Non-Use and Trade Marks
Once a trade mark registration is over 5 years old, it becomes possible to revoke it on the grounds of non-use if it has not been used for the goods or services for which it is registered. As trade marks can last in perpetuity if renewed, the ability to revoke them on non-use grounds prevents Registers of trade mark registers from becoming cluttered with unused rights which could be used as an unfair barrier to entry for new businesses trying to enter the market.
If the owner of a trade mark registration which is subject to a non-use action is able to show genuine use of the mark in relation to the goods and services for which it is registered during the 5 year period prior to filing of the non-use revocation action that action will fail. However, proving use of a trade mark can be a time consuming and costly affair, particularly if evidence of use is not readily available or if it is of great quantity.
“Evergreening” Trade Marks
“Evergreening” is the name given to the practice whereby owners of a registered trade mark file an identical Trade Mark Application before the mark becomes vulnerable to action for non-use, so that a new 5 year grace period begins during which the mark is not vulnerable to revocation on the grounds of non-use.
This practice has been used by some trade mark owners as a means of avoiding the requirement to show use, but as of the 21 April 2021 General Court decision in Hasbro, Inc. v European Union Intellectual Property Office (EUIPO) trade marks filed on such a basis risk being invalidated on the grounds of bad faith.

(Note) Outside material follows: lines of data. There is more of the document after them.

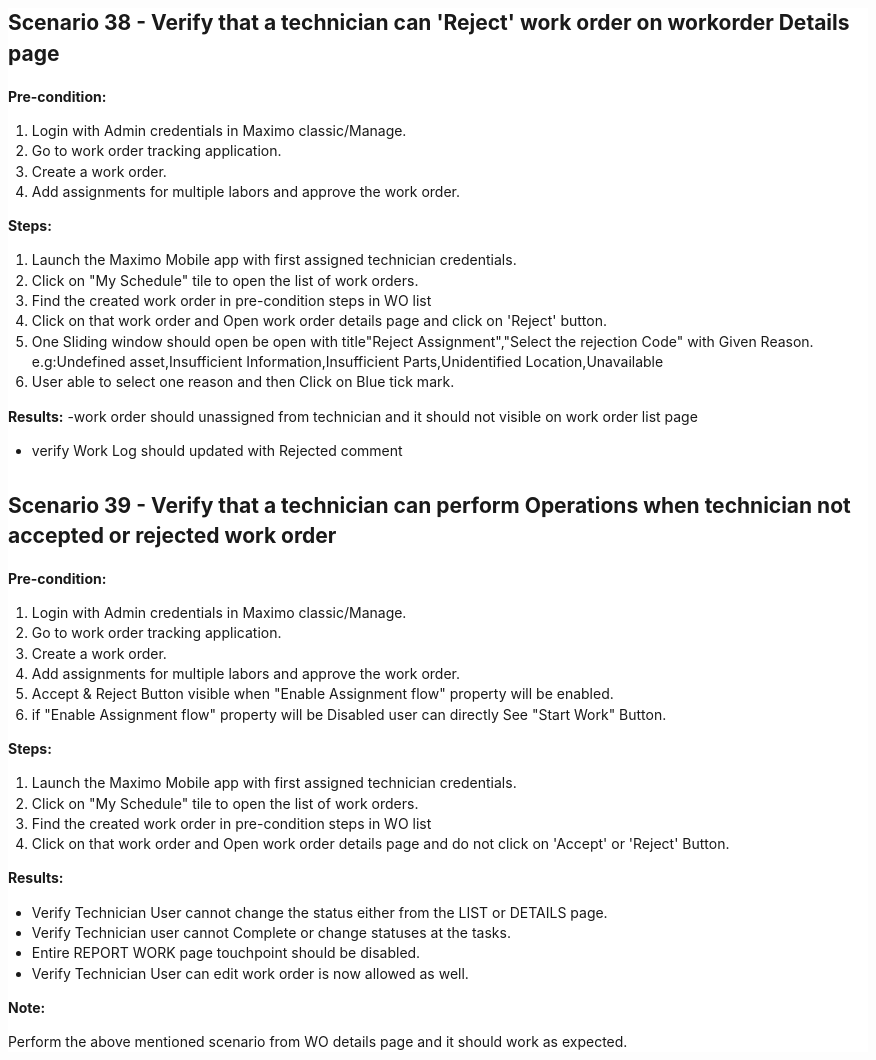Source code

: ## Scenario 38 - Verify that a technician can 'Reject' work order on workorder Details page

**Pre-condition:**

1. Login with Admin credentials in Maximo classic/Manage.
2. Go to work order tracking application.
3. Create a work order.
4. Add assignments for multiple labors and approve the work order.

**Steps:**

1. Launch the Maximo Mobile app with first assigned technician credentials.
2. Click on "My Schedule" tile to open the list of work orders.
3. Find the created work order in pre-condition steps in WO list 
4. Click on that work order and Open work order details page and click on 'Reject' button.
5. One Sliding window should open be open with title"Reject Assignment","Select the rejection Code" with Given Reason.
   e.g:Undefined asset,Insufficient Information,Insufficient Parts,Unidentified Location,Unavailable
6. User able to select one reason and then Click on Blue tick mark.

**Results:**
-work order should unassigned from technician and it should not visible on work order list page
- verify Work Log should updated with Rejected comment

## Scenario 39 - Verify that a technician can perform Operations when technician not accepted or rejected work order 

**Pre-condition:**

1. Login with Admin credentials in Maximo classic/Manage.
2. Go to work order tracking application.
3. Create a work order.
4. Add assignments for multiple labors and approve the work order. 
5. Accept & Reject Button visible when "Enable Assignment flow" property will be enabled. 
6. if "Enable Assignment flow" property will be Disabled user can directly See "Start Work" Button.

**Steps:**

1. Launch the Maximo Mobile app with first assigned technician credentials.
2. Click on "My Schedule" tile to open the list of work orders.
3. Find the created work order in pre-condition steps in WO list
4. Click on that work order and Open work order details page and do not  click on 'Accept' or 'Reject' Button.

**Results:**

- Verify Technician User cannot change the status either from the LIST or DETAILS page.
- Verify Technician user cannot Complete or change statuses at the tasks.
- Entire REPORT WORK page touchpoint should be disabled.
- Verify Technician User can edit work order is now allowed as well.

**Note:**

Perform the above mentioned scenario from WO details page and it should work as expected.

Hasbro Inc had a number of registered trade marks for the word MONOPOLY dating from 1998, 2009, 2010 and 2011. The 2011 trade mark covered a broader range of goods and services than the earlier rights, but it was identical in all other respects.
In 2015, the board game company Kreativni Događaji d.o.o applied to invalidate Hasbro Inc’s 2011 trade mark registration on the grounds that Hasbro Inc had applied for the trade mark to avoid having to show use of its other rights, and, hence, that the filing had been made in bad faith.
In the first instance the EUIPO Cancellation Division rejected the invalidity action. However, on appeal by Kreativni Događaji d.o.o the EUIPO Appeal Board reversed the decision of the Cancellation Division and concluded that Hasbro Inc’s trade mark had been filed in bad faith, and ruled that the trade mark was invalid insofar as it covered goods and services already protected by the earlier trade marks. Hasbro Inc subsequently appealed the decision to the General Court.
Before the General Court, Hasbro Inc relied on a number of arguments to try and refute the invalidity claim. These included:
- that the 2011 filing had been made to ease its administrative burden;
- that the re-filing of trade marks in order to avoid having to prove use was common industry practice and that it was therefore justified in doing the same.
Nevertheless, the General Court upheld the decision of the Appeal Board. In relation to Hasbro Inc’s specific arguments, the General Court concluded as follows:
- re-filing new trade marks while maintaining old rights would have added to Hasbro Inc’s administrative burden rather than reducing it;
- even if the practice of ‘evergreening’ were shown to be common industry practice (although the General Court did not accept that this was the case, due to insufficient evidence having been presented), this did not mean that filing on such a basis was not in bad faith.
Perhaps the most damning evidence against Hasbro Inc, in the Court’s view, was the fact that one of its witnesses admitted that a reason for the 2011 filing was to avoid having to show use.
- Re-filing duplicates of existing trade marks to avoid having to show use is making a trade mark filing in bad faith. Such a trade mark is likely to be vulnerable to invalidity on these grounds in relation to all the goods and services that are already covered by identical earlier rights. This is likely to still be the case if trying to avoid showing use is only one of the reasons for the new filing.
- Re-filing a trade mark is not in and of itself a prohibited practice, as long as avoiding having to prove use is not one one of the reasons for making the filing.
- The General Court noted that the 2011 trade mark registration, together with the other earlier rights, had been used by Hasbro Inc to successfully oppose allegedly similar trade marks. The decsions in those oppositions had ultimately been taken on the basis of the 2011 right, as it had not been necessary to show use of this mark. Hasbro Inc’s use of its trade mark in such a manner contributed to the General Court’s conclusion that it had made the filing in bad faith.
- The fact that a witness for Hasbro Inc stated ”for commercial reasons it is only sensible for [a company] to oppose a later filed mark using a recent mark that is not subject to non-use in order to reduce the cost of providing evidence and attending hearings, that is, that it is more administratively efficient not to have to provide it” was held to be highly prejudicial to Hasbro Inc’s case.
- It remains to be seen how broadly the EU courts will be willing to interpret the principles in this case and whether the UK courts will take a similar stance going forward.
- Trade mark owners should ensure that evidence of use is readily available for all their trade marks which are over 5 years old or are nearing the end of the 5 year grace period for non-use.